Argentine opera singer (died 1969)

Hina Spani (née Higinia Tuñón;15 February 1890 – 11 July 1969) was an Argentine soprano,who was primarily based in Italy and South America during the 1920s and 1930s. After vocal studies in Buenos Aires and Milan, she made her operatic debut at La Scala in 1915 as Anna in Alfredo Catalani's La Wally.

Throughout her career, she performed regularly at the Teatro Colón in Buenos Aires, where she appeared in over 70 roles and collaborated with singers such as Enrico Caruso and Titta Ruffo. In 1924, she was selected by Arturo Toscanini to perform as a soloist at the funeral of Giacomo Puccini at the Milan Cathedral. Her repertoire included the title role in the world premiere of Ottorino Respighi's Maria Egiziaca in 1934.

Spani's recorded legacy includes sessions for Columbia and HMV between 1924 and 1931, which are noted for their technical precision. Following her retirement from the stage in 1940, she taught at the Vocal Art Institute of the Teatro Colón and later served as the director of the School of Music at the University of Buenos Aires.

== Overview ==
Spani was born in Puán, Province of Buenos Aires, an old town located in the pampas of Argentina. When it was discovered that she had a clear, pleasing voice, a landowner from the vicinity of her home town agreed to help her to meet the costs of studying voice, first in Buenos Aires with Amanda Campodónico and later in Milan with Vittorio Moratti.

She made her operatic début at La Scala, Milan, in 1915, in the secondary rôle of Anna in Alfredo Catalani's La Wally. She sang regularly at La Scala—Italy's most important theatre—and in all the leading Italian theaters until 1934. She also toured Australia with a first-rate troupe composed of some of La Scala's leading singers.
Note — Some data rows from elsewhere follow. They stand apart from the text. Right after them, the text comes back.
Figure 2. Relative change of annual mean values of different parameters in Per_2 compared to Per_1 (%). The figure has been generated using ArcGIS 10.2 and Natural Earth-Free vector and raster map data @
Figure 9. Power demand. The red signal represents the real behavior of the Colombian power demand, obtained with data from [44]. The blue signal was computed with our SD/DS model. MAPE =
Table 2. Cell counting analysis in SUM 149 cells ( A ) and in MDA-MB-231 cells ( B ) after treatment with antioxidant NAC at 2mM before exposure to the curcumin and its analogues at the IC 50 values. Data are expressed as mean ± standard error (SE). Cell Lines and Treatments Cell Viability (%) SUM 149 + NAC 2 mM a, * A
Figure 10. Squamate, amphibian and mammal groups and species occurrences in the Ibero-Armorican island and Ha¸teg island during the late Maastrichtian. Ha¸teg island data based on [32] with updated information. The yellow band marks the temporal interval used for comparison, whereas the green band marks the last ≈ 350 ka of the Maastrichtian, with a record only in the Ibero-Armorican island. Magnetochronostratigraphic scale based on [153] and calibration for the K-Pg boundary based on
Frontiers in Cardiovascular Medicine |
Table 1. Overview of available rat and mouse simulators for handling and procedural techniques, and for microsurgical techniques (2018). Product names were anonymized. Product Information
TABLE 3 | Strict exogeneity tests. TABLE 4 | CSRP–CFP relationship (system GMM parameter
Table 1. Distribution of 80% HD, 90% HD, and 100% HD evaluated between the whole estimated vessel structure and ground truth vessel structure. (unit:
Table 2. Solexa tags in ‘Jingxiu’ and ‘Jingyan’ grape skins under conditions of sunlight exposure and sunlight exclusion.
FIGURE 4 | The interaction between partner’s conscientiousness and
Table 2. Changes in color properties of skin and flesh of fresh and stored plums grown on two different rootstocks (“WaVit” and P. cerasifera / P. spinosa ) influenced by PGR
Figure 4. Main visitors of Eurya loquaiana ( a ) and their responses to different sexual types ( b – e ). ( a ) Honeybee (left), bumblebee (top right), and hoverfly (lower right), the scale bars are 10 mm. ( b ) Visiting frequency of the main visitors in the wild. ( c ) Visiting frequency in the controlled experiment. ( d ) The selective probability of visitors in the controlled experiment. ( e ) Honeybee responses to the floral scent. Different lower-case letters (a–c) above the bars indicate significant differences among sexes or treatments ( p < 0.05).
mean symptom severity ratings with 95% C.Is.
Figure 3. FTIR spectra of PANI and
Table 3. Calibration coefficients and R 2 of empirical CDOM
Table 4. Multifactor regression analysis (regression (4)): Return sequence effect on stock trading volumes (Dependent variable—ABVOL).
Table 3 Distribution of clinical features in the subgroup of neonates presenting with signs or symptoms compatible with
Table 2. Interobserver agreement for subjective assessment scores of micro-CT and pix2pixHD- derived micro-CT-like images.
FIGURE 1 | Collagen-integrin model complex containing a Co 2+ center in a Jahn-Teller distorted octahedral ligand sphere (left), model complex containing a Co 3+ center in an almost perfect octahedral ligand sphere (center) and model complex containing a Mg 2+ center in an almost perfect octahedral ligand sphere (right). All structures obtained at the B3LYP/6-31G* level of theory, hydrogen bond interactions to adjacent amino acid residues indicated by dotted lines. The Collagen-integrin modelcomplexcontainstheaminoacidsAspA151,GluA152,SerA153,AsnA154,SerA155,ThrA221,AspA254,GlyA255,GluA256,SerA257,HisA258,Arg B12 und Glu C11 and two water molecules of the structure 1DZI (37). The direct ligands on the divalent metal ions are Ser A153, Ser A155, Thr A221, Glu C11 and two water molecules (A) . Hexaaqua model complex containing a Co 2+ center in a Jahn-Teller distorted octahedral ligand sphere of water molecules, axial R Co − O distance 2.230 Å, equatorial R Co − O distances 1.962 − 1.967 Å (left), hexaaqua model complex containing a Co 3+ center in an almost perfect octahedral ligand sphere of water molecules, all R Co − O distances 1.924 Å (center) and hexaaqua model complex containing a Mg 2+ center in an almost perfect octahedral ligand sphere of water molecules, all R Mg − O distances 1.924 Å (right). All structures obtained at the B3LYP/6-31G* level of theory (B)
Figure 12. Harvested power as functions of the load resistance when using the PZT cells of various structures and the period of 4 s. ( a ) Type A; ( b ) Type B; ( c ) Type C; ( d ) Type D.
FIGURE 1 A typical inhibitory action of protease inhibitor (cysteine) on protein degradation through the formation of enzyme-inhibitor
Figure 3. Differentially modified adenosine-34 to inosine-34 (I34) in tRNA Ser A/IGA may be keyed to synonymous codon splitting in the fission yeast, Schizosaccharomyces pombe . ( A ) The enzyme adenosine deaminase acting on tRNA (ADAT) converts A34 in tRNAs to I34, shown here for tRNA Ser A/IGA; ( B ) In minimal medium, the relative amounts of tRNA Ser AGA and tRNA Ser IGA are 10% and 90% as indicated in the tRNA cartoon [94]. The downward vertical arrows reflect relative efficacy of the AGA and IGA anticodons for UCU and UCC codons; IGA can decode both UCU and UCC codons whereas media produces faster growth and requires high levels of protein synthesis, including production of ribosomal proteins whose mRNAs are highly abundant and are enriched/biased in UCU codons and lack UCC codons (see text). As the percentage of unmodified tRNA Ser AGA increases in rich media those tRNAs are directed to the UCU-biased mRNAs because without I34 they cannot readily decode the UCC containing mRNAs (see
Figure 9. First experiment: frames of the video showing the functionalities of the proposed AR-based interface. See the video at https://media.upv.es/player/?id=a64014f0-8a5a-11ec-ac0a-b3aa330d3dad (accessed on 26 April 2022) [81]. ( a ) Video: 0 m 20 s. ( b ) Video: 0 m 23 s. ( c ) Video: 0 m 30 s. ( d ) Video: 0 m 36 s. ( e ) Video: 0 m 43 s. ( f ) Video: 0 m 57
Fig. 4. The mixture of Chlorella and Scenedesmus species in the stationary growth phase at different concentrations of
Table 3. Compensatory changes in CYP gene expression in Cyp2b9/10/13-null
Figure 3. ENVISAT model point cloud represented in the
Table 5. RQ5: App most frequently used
At the Teatro Colón she was heard between 1915 and 1940, creating the title part in the world première of Respighi's Maria Egiziaca in 1934, as well as several operas by Argentine composers. She sang over 70 rôles ranging from Ottavia in Monteverdi's 17th century opera L'incoronazione di Poppea to works by then living composers.

After retiring from the operatic stage, she taught at the Vocal Art Institut of the Teatro Colón, which she directed.

Spani died in Buenos Aires on 11 July 1969.

== Recordings ==
Spani recorded some 40 sides for Columbia Records and La voce del padrone. Reissues of her finest 78-rpm recordings can be heard on compact discs, produced by the Preiser and Pearl labels. Marston Records has also reissued her complete recording on a 2-CD set.

== Appreciation ==
Spani's style and technique were typical of a Latin soprano of the 1920-1945 period, but her rich tone was much smoother and her musicianship more subtle than that of most of her contemporaries. She was an outstanding spinto with a constant appreciation of the expressive limits of the music that she sang; as a result, she invested her operatic interpretations with a unique combination of intensity and restraint.

Contemporary accounts of Spani’s performances often noted a discrepancy between her live appearances and her studio work, with critics suggesting that her voice possessed a more expansive quality in a theater setting than was captured by the recording technology of the era. In addition to her operatic career, Spani maintained a large concert repertoire, a focus encouraged by her early vocal training in Buenos Aires. While her discography primarily features operatic arias, she recorded a small selection of art songs. Her recital work was noted by observers for its expressive delivery and cosmopolitan range of material.